When people ask me about being half-Asian, two things happen. First I think of elementary school. Then I give the short answer: “It’s the best of both worlds. Most of the privilege, none of the guilt.”

Clever, right? I like that it steers away from melodrama, because I’ve played that game enough. Let’s stand around and admire our pain and forget about Darfur. But it’s also a defense mechanism, because deep down, the pain is there. The question almost always comes from a white person, and some part of me is remembering elementary school, when some kid would ask me if I was Chinese, I’d say no, I’m Japanese, and discover the whole thing was a setup for a really bad joke.

“Chinese, Japanese, American knees!"

In case you’ve never seen it performed: You pull the corners of your eyes up, and then down, and then you touch your knees. You laugh, and the kids around you laugh, and a little piece of Hannah’s soul slips out of place.

I grew up in an inner-ring Cleveland suburb called Lakewood. It’s remarkable for its socioeconomic diversity, but it is 93% white. In advanced and AP classes, I was almost always The Minority.

I got used to this, and over time, the questions people asked me got less and less offensive. “Do you speak Japanese?” became “Do your parents speak Japanese?”, and so on.

It would be nice to believe that all Carleton students know better. Once, someone asked my race before asking my name. But for the most part, people behave themselves. I really want to trust them. I don't want to have a violent visceral reaction to anime kids. I want to hear guys wax poetic about the beautiful women they met on study abroad trips and feel special and desirable instead of nauseated.

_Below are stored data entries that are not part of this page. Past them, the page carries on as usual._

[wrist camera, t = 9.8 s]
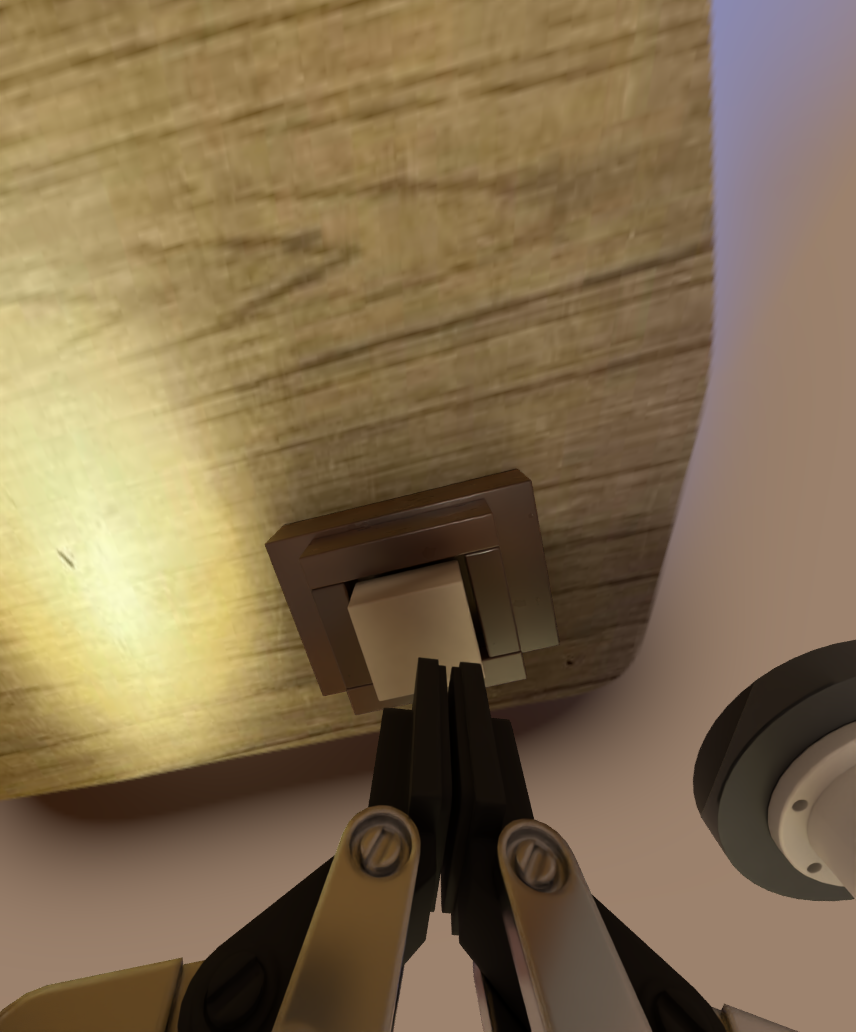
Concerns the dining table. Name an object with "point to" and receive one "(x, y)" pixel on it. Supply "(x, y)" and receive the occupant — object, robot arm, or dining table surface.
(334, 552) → the near block
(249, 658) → the dining table surface
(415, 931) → the robot arm
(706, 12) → the dining table surface
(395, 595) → the near key
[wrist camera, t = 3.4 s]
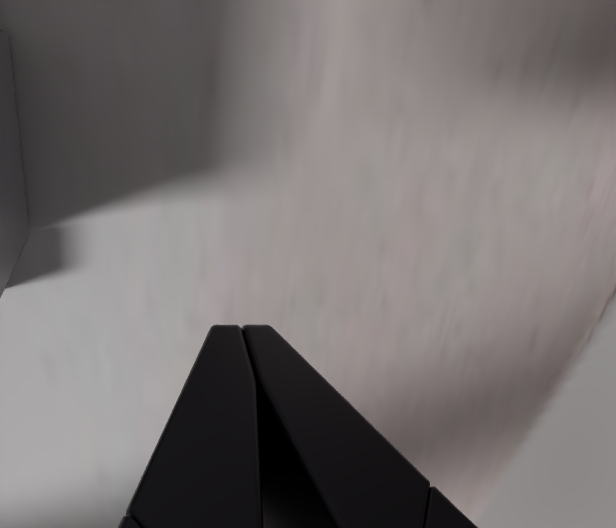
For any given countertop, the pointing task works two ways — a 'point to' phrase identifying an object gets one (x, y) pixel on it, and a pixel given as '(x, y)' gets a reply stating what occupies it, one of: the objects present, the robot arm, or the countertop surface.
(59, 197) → the countertop surface
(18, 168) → the dark grey stepped block
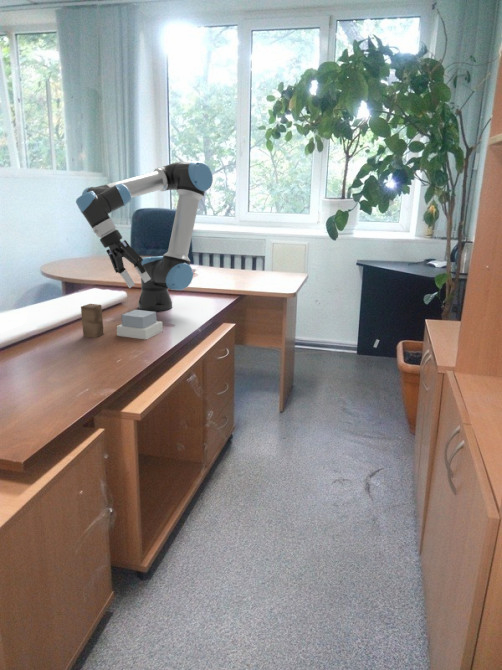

In the past, internalized racism was a simple problem with a simple solution. Detroit Red became Malcolm X and never looked back. But what do you do when your culture is exactly what The White Man wants? What do you do when your hard-fought identity is charming, adorable, and still not quite human?

Most people don’t seem to think about this. Some Asian girls have no problem dating guys who are “into Asian girls.” We can write lengthy papers on Orientalism and then go out and buy Japanese furniture for what it represents - something that is not familiar, not mainstream, not your parents, not your trashy cousins, and definitely not your third grade shame, whatever that may be.

When people ask me what it’s like to be half-Asian, I get the same feeling I got two years ago, when we moved out of Lakewood to a much rougher neighborhood in West Cleveland. Every time I walked the dog, I faced a string of catcalls. It made me angry for a while, but one day, I realized something much worse had happened. I’d stopped smiling. The more I smiled, the more attention I got. Exoticism does the same thing: It turns who you are into a source of fear.